Kau bahkan tersiksa dengan harapan hatimu sendiri.

Maka, sekarang, hirup napasmu dalam-dalam, tegapkan punggungmu, dan duduklah. Di bawah paragraf ini, aku akan mengajukan beberapa pertanyaan untukmu. Ini pertanyaan tentang dia, jodoh, dan cinta, dan aku ingin kau menjawabnya dengan jujur. Anggaplah tulisan ini dan ponsel yang kau genggam adalah dua teman yang sedang menemanimu, siap mendengar jawabanmu, tanpa penghakiman. Maka, jawablah sejujur-jujurnya; tak akan ada yang menghakimimu. Jawablah sejujurnya; ini tak akan membahayankanmu. Jawablah sejujurnya; karena kejujuran adalah salah satu kunci ketenangan.

Mari kita mulai.

Pertama, jika dia bukan jodohmu, akankah kau baik-baik saja?

Oh, kau tidak akan baik-baik saja bila dia bukan jodohmu? Baik, aku dapat memahaminya. Berat melepasnya, aku tahu. Namun, akankah kau berdiam diri dan berhenti mencari kebahagiaan?

Akankah kau habiskan waktumu, bertahun-tahun, bersedih menantinya, yang belum tentu jadi jodohmu?

Aku yakin, dulu, kau pernah berkata kepada diirmu sendiri, "Aku pasti bakal lebih baik kalau menikah sama dia." Maka, akankah kau menyerah menjadi seseorang baik hanya karena dia bukan jodohmu?

Apakah kau adalah seseorang yang menyerahkan seluruh hidupnya, hanya untuk jodoh yang tidaklah kekal?

Di pertanyaan terakhir itu, aku yakin: Kau akan merasa teramat hina bila menjawab, "Iya, aku menyerahkan seluruh hidupku untuk jodohku."

▶ _Instruksi A_:
Jawab tiga pertanyaan berikut berdasarkan teks bacaan:
(i) Apa yang disebut sebagai salah satu kunci ketenangan?
(ii) Apa pertanyaan pertama yang diajukan kepada pembaca?
(iii) Jodoh disebut bersifat seperti apa dalam pertanyaan tentang menyerahkan seluruh hidup?

▶ _Catatan Data_:
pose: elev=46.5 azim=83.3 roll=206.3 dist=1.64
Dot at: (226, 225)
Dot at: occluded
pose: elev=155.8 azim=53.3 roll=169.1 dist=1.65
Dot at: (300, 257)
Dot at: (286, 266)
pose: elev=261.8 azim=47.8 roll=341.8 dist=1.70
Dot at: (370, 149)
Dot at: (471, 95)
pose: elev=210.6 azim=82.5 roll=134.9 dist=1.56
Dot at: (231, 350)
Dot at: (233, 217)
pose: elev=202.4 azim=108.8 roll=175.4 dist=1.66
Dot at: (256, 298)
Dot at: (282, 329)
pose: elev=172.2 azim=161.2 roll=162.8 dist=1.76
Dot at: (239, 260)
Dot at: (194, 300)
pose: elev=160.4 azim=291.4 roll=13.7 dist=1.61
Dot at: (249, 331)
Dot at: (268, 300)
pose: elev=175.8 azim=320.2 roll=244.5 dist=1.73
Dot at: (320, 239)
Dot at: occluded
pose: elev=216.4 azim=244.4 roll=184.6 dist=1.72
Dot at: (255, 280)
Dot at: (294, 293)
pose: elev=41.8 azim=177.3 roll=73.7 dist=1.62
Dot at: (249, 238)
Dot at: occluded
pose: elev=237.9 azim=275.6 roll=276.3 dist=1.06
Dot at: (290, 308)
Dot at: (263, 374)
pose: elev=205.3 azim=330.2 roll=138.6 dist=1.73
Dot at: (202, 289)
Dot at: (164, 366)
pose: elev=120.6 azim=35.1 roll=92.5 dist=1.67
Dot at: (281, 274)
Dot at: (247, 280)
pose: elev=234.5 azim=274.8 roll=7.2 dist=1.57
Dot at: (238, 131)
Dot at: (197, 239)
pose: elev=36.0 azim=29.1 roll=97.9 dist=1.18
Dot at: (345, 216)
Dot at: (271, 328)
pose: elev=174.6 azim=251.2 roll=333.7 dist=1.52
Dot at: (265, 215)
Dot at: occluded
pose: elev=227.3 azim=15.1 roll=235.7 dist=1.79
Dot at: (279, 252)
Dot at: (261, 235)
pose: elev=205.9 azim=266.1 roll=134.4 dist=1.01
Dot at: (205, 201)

▶ _Instruksi B_: Ketik ulang tanpa perubahan baris-baris dalam catatan data, dari baris yang memuat "pose: elev=202.4 azim=108.8" sampai baris yang memuat "Dot at: (263, 374)".

▶ _Hasil Tugas A_:
(i) Kejujuran.
(ii) Jika dia bukan jodohmu, akankah kau baik-baik saja?
(iii) Tidaklah kekal.

▶ _Hasil Tugas B_:
pose: elev=202.4 azim=108.8 roll=175.4 dist=1.66
Dot at: (256, 298)
Dot at: (282, 329)
pose: elev=172.2 azim=161.2 roll=162.8 dist=1.76
Dot at: (239, 260)
Dot at: (194, 300)
pose: elev=160.4 azim=291.4 roll=13.7 dist=1.61
Dot at: (249, 331)
Dot at: (268, 300)
pose: elev=175.8 azim=320.2 roll=244.5 dist=1.73
Dot at: (320, 239)
Dot at: occluded
pose: elev=216.4 azim=244.4 roll=184.6 dist=1.72
Dot at: (255, 280)
Dot at: (294, 293)
pose: elev=41.8 azim=177.3 roll=73.7 dist=1.62
Dot at: (249, 238)
Dot at: occluded
pose: elev=237.9 azim=275.6 roll=276.3 dist=1.06
Dot at: (290, 308)
Dot at: (263, 374)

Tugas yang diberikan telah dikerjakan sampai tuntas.